Conflicts of Interest
The ACD, the Investment Adviser and other companies within the Allianz group may, from time to time, act as investment managers or advisers to other funds or sub-funds which follow similar investment objectives to those of the Funds. It is therefore possible that the ACD and/or the Investment Adviser may in the course of their business have potential conflicts of interest with the Company or a particular Fund and/or other fund managed by the ACD or an Investment Adviser. In particular, the ACD may effect or arrange transactions without further reference to or authority from the Company, even though the transaction is in relation to an investment in respect of which the ACD or an associate of the ACD many benefit from a commission, fee, mark up or mark down payable otherwise than by the Company, and/or the ACD or an associate of the ACD may also be remunerated by the counterparty to any such transaction. Each of the ACD and the Investment Adviser will, however, have regard in such event to its obligations under the ACD Agreement and the Investment Adviser Agreement respectively and, in particular, to its obligation to act in the best interests of the Company so far as practicable, having regard to its obligations to other clients, when undertaking any investment business where potential conflicts of interest may arise. Where a conflict of interest cannot be avoided, the ACD will ensure that the Company and the other funds it manages are fairly treated.
The ACD acknowledges that there may be some situations where the organisational or administrative arrangements in place for the management of conflicts of interest are not sufficient to ensure, with reasonable confidence, that risks of damage to the interests of the Company or its shareholders will be prevented. Should any such situations arise the ACD will disclose these to shareholders in an appropriate format.
The use of a box position may give rise to a conflict of interest between the ACD and shareholders. The ACD’s box management policy is not to hold shares in a box position.
When making decisions on the creation or cancellation of shares, the ACD does make an allowance for potential price movements in the value of shares. If prices have not changed in line with the ACD’s estimate, a box position could inadvertently arise. In its dealings in shares the ACD is dealing as principal.
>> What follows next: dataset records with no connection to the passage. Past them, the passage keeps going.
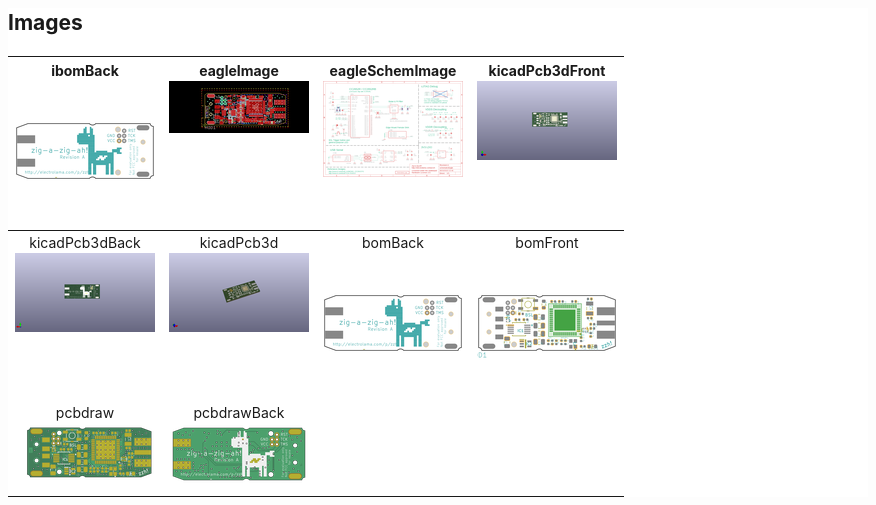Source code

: ## Images
  

|ibomBack<br>[![](https://raw.githubusercontent.com/oomlout/oomlout_OOMP_projects_V2/main/PROJ/ELLA/0001/STAN/01//ibomBack_140.png)](https://github.com/oomlout/oomlout_OOMP_projects_V2/tree/main/PROJ/ELLA/0001/STAN/01//ibomBack.png)|eagleImage<br>[![](https://raw.githubusercontent.com/oomlout/oomlout_OOMP_projects_V2/main/PROJ/ELLA/0001/STAN/01/eagleImage_140.png)](https://github.com/oomlout/oomlout_OOMP_projects_V2/tree/main/PROJ/ELLA/0001/STAN/01/eagleImage.png)|eagleSchemImage<br>[![](https://raw.githubusercontent.com/oomlout/oomlout_OOMP_projects_V2/main/PROJ/ELLA/0001/STAN/01/eagleSchemImage_140.png)](https://github.com/oomlout/oomlout_OOMP_projects_V2/tree/main/PROJ/ELLA/0001/STAN/01/eagleSchemImage.png)|kicadPcb3dFront<br>[![](https://raw.githubusercontent.com/oomlout/oomlout_OOMP_projects_V2/main/PROJ/ELLA/0001/STAN/01/kicadPcb3dFront_140.png)](https://github.com/oomlout/oomlout_OOMP_projects_V2/tree/main/PROJ/ELLA/0001/STAN/01/kicadPcb3dFront.png)|
| :---: | :---: | :---: | :---: |
|kicadPcb3dBack<br>[![](https://raw.githubusercontent.com/oomlout/oomlout_OOMP_projects_V2/main/PROJ/ELLA/0001/STAN/01/kicadPcb3dBack_140.png)](https://github.com/oomlout/oomlout_OOMP_projects_V2/tree/main/PROJ/ELLA/0001/STAN/01/kicadPcb3dBack.png)|kicadPcb3d<br>[![](https://raw.githubusercontent.com/oomlout/oomlout_OOMP_projects_V2/main/PROJ/ELLA/0001/STAN/01/kicadPcb3d_140.png)](https://github.com/oomlout/oomlout_OOMP_projects_V2/tree/main/PROJ/ELLA/0001/STAN/01/kicadPcb3d.png)|bomBack<br>[![](https://raw.githubusercontent.com/oomlout/oomlout_OOMP_projects_V2/main/PROJ/ELLA/0001/STAN/01/bomBack_140.png)](https://github.com/oomlout/oomlout_OOMP_projects_V2/tree/main/PROJ/ELLA/0001/STAN/01/bomBack.png)|bomFront<br>[![](https://raw.githubusercontent.com/oomlout/oomlout_OOMP_projects_V2/main/PROJ/ELLA/0001/STAN/01/bomFront_140.png)](https://github.com/oomlout/oomlout_OOMP_projects_V2/tree/main/PROJ/ELLA/0001/STAN/01/bomFront.png)|
|pcbdraw<br>[![](https://raw.githubusercontent.com/oomlout/oomlout_OOMP_projects_V2/main/PROJ/ELLA/0001/STAN/01/pcbdraw_140.png)](https://github.com/oomlout/oomlout_OOMP_projects_V2/tree/main/PROJ/ELLA/0001/STAN/01/pcbdraw.svg)|pcbdrawBack<br>[![](https://raw.githubusercontent.com/oomlout/oomlout_OOMP_projects_V2/main/PROJ/ELLA/0001/STAN/01/pcbdrawBack_140.png)](https://github.com/oomlout/oomlout_OOMP_projects_V2/tree/main/PROJ/ELLA/0001/STAN/01/pcbdrawBack.svg)|||
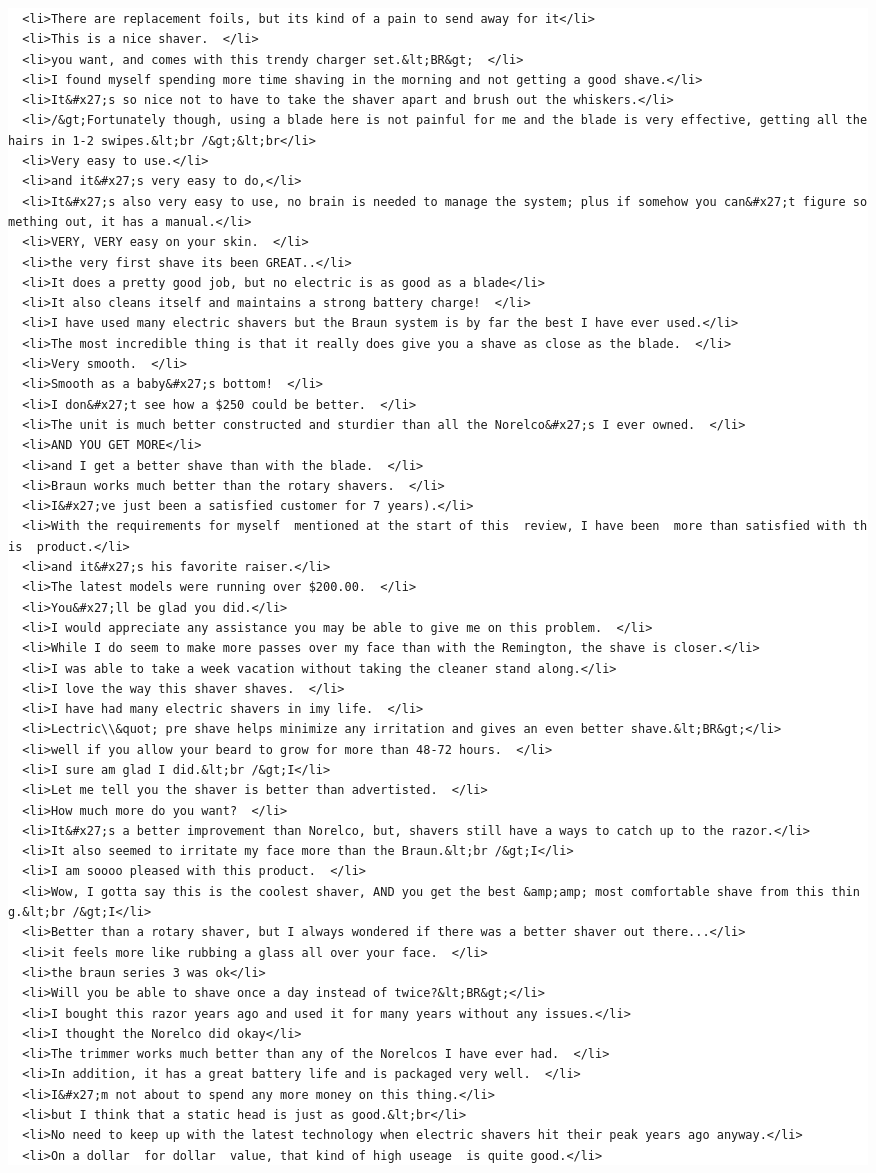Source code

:       <li>There are replacement foils, but its kind of a pain to send away for it</li>
      <li>This is a nice shaver.  </li>
      <li>you want, and comes with this trendy charger set.&lt;BR&gt;  </li>
      <li>I found myself spending more time shaving in the morning and not getting a good shave.</li>
      <li>It&#x27;s so nice not to have to take the shaver apart and brush out the whiskers.</li>
      <li>/&gt;Fortunately though, using a blade here is not painful for me and the blade is very effective, getting all the hairs in 1-2 swipes.&lt;br /&gt;&lt;br</li>
      <li>Very easy to use.</li>
      <li>and it&#x27;s very easy to do,</li>
      <li>It&#x27;s also very easy to use, no brain is needed to manage the system; plus if somehow you can&#x27;t figure something out, it has a manual.</li>
      <li>VERY, VERY easy on your skin.  </li>
      <li>the very first shave its been GREAT..</li>
      <li>It does a pretty good job, but no electric is as good as a blade</li>
      <li>It also cleans itself and maintains a strong battery charge!  </li>
      <li>I have used many electric shavers but the Braun system is by far the best I have ever used.</li>
      <li>The most incredible thing is that it really does give you a shave as close as the blade.  </li>
      <li>Very smooth.  </li>
      <li>Smooth as a baby&#x27;s bottom!  </li>
      <li>I don&#x27;t see how a $250 could be better.  </li>
      <li>The unit is much better constructed and sturdier than all the Norelco&#x27;s I ever owned.  </li>
      <li>AND YOU GET MORE</li>
      <li>and I get a better shave than with the blade.  </li>
      <li>Braun works much better than the rotary shavers.  </li>
      <li>I&#x27;ve just been a satisfied customer for 7 years).</li>
      <li>With the requirements for myself  mentioned at the start of this  review, I have been  more than satisfied with this  product.</li>
      <li>and it&#x27;s his favorite raiser.</li>
      <li>The latest models were running over $200.00.  </li>
      <li>You&#x27;ll be glad you did.</li>
      <li>I would appreciate any assistance you may be able to give me on this problem.  </li>
      <li>While I do seem to make more passes over my face than with the Remington, the shave is closer.</li>
      <li>I was able to take a week vacation without taking the cleaner stand along.</li>
      <li>I love the way this shaver shaves.  </li>
      <li>I have had many electric shavers in imy life.  </li>
      <li>Lectric\\&quot; pre shave helps minimize any irritation and gives an even better shave.&lt;BR&gt;</li>
      <li>well if you allow your beard to grow for more than 48-72 hours.  </li>
      <li>I sure am glad I did.&lt;br /&gt;I</li>
      <li>Let me tell you the shaver is better than advertisted.  </li>
      <li>How much more do you want?  </li>
      <li>It&#x27;s a better improvement than Norelco, but, shavers still have a ways to catch up to the razor.</li>
      <li>It also seemed to irritate my face more than the Braun.&lt;br /&gt;I</li>
      <li>I am soooo pleased with this product.  </li>
      <li>Wow, I gotta say this is the coolest shaver, AND you get the best &amp;amp; most comfortable shave from this thing.&lt;br /&gt;I</li>
      <li>Better than a rotary shaver, but I always wondered if there was a better shaver out there...</li>
      <li>it feels more like rubbing a glass all over your face.  </li>
      <li>the braun series 3 was ok</li>
      <li>Will you be able to shave once a day instead of twice?&lt;BR&gt;</li>
      <li>I bought this razor years ago and used it for many years without any issues.</li>
      <li>I thought the Norelco did okay</li>
      <li>The trimmer works much better than any of the Norelcos I have ever had.  </li>
      <li>In addition, it has a great battery life and is packaged very well.  </li>
      <li>I&#x27;m not about to spend any more money on this thing.</li>
      <li>but I think that a static head is just as good.&lt;br</li>
      <li>No need to keep up with the latest technology when electric shavers hit their peak years ago anyway.</li>
      <li>On a dollar  for dollar  value, that kind of high useage  is quite good.</li>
The ACD will not be accountable to shareholders for any profits or benefits derived from dealings in shares that occur as a result of box positions so created.
The Depositary may, from time to time, act as the depositary of other open-ended investment companies with variable capital and as trustee or custodian of other collective investment schemes.
Conflicts of interest may arise as a result of OTC derivatives transactions and efficient portfolio management techniques. For example, the counterparties to, or agents, intermediaries or other entities which provide services in respect of, such transactions may be related to the ACD and/or the Investment Adviser. As a result, those entities may generate profits, fees or other income or avoid losses through such transactions. Furthermore, conflicts of interests may also arise where the collateral provided by such entities is subject to a valuation or haircut applied by a related party.